Here are six common business mistakes that aren't always the easiest to talk about, but it's important to have them on your radar:
1. You let your ego get in the way of admitting failure.
Outside of losing a friend or loved one, my biggest fear is about failure, so this is something that I have personally struggled with a ton in the past. However, identifying a business failure early is like admitting that you are dating the wrong person and getting out of the relationship. If you don't, you could miss out on the opportunity for that perfect marriage ... or in this case, business venture.
2. You don't put the right pieces on your chessboard.
If I had started Influence & Co. without Kelsey Raymond, my co-founder, I would have failed miserably. She had certain skills that I didn't have and was able to fill gaps where I just couldn't perform at the time. As you grow, it's important to look not only at who you like, but what holes those people are filling. You need to strategically set yourself up for competitive advantage similar to how you would set up your chessboard.
3. You don't take care of key players.
We are currently in an employee's environment; there is a lot of opportunity out there, and there has been for a while. Honestly, though, even if that's not the environment you face, taking care of the people who bring value to you is still the right thing to do. I've seen amazing leaders become demotivated because of an owner who takes all the benefit or a boss who takes all the credit when others do the work. Truly get to know your people, understand what motivates them, and take care of them. If their expectations are out of the ballpark, then acknowledge that squarely and try to compromise and set things up for the long term. The alternative is losing or demotivating key players, which can be damaging to the company.
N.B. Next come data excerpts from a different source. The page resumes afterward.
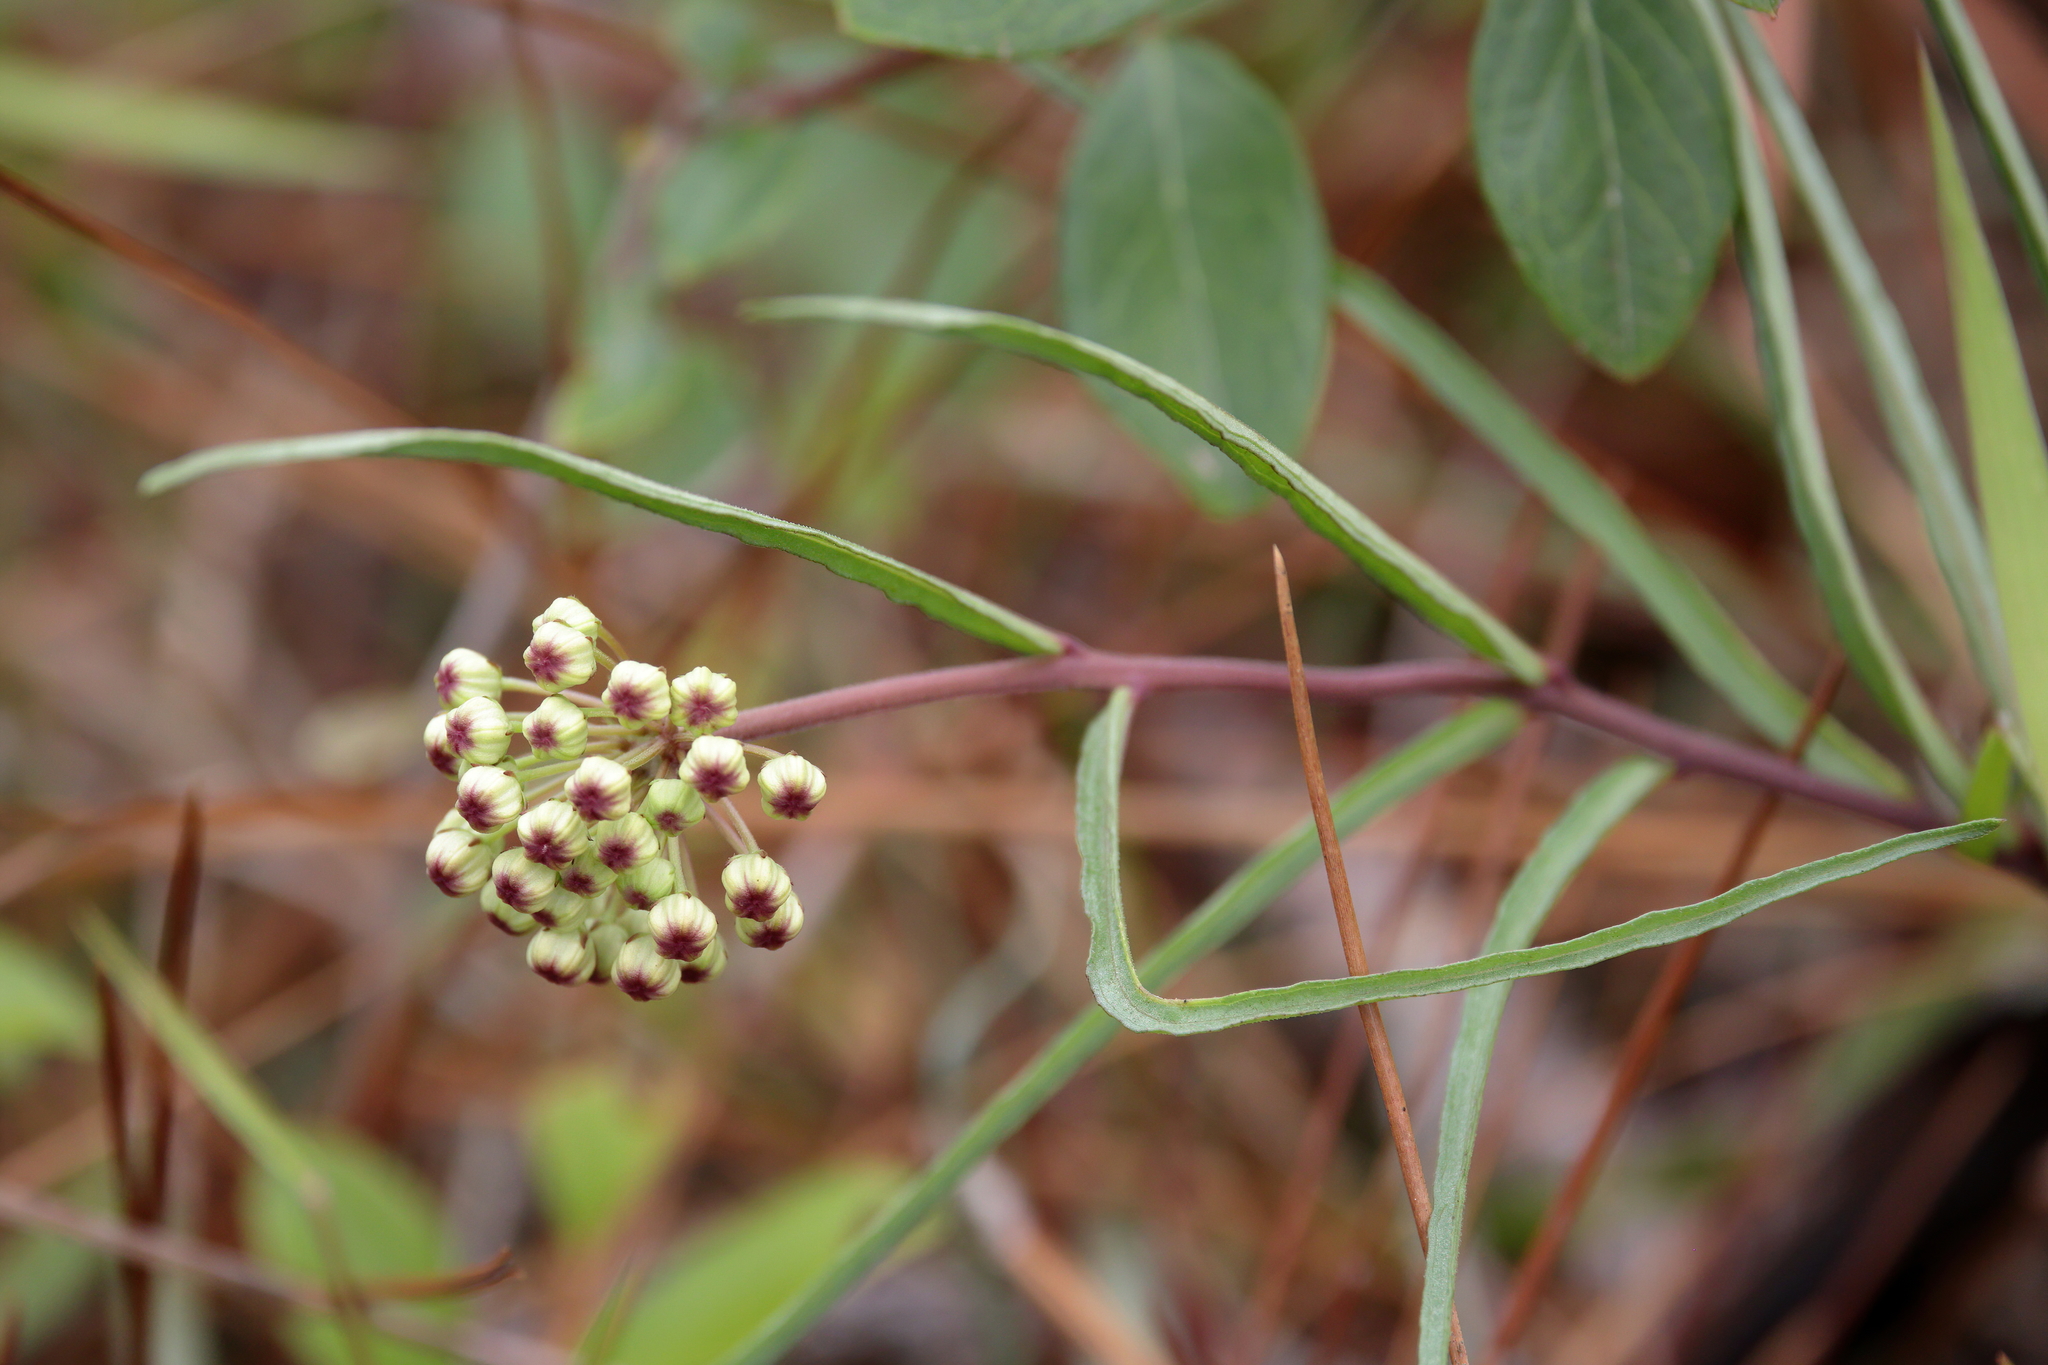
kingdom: Plantae
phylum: Tracheophyta
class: Magnoliopsida
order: Gentianales
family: Apocynaceae
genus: Asclepias
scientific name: Asclepias michauxii
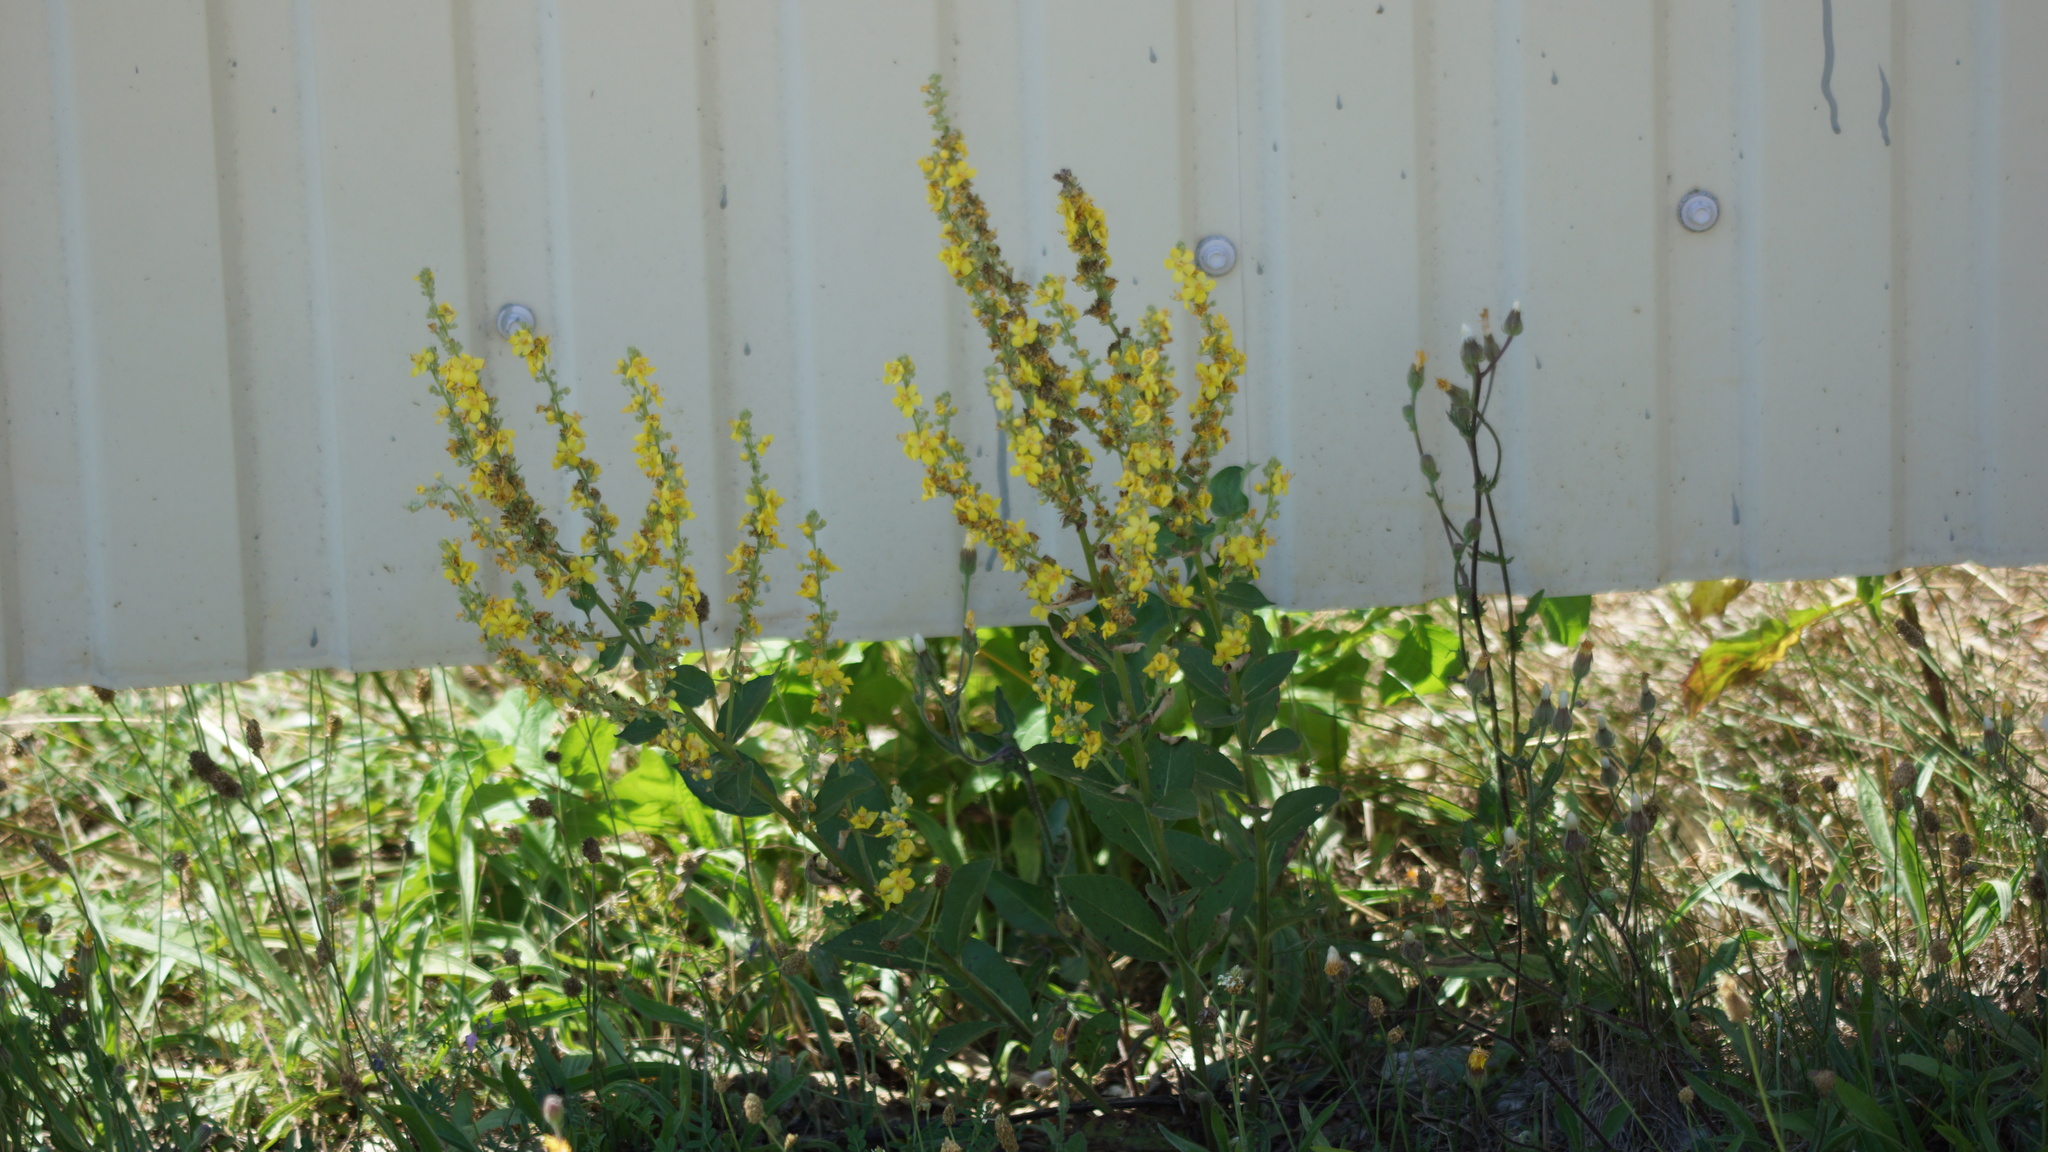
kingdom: Plantae
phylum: Tracheophyta
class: Magnoliopsida
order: Lamiales
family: Scrophulariaceae
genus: Verbascum
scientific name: Verbascum lychnitis
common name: White mullein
4. You growth hacked your business without putting in things to last.
I've seen a lot of companies not invest in their brand at all. They are just focused on quick wins based on some lead source that is extremely successful in the short term but ends up drying up. Because they haven't thought through how they need to evolve to thrive in the long term, they're left with slumping sales and a lack of the brand influence that would enable them to ramp up another product.
5. You sacrifice long-term relationships for short-term profits.
People make companies and help them survive over the long haul. However, it can be tempting to do a quick layoff or handle something a certain way to save short-term profits. By doing that, you lose on the chance to create some real loyalty with your people.
6. You value money over your own mental health.
The stress of growth can be taxing on your mental health. I constantly see business gurus screaming "Hustle!" and "Outwork everyone!" But without balance and an awareness of your own mental health, that attitude can take you and your company down a path that is self-destructive.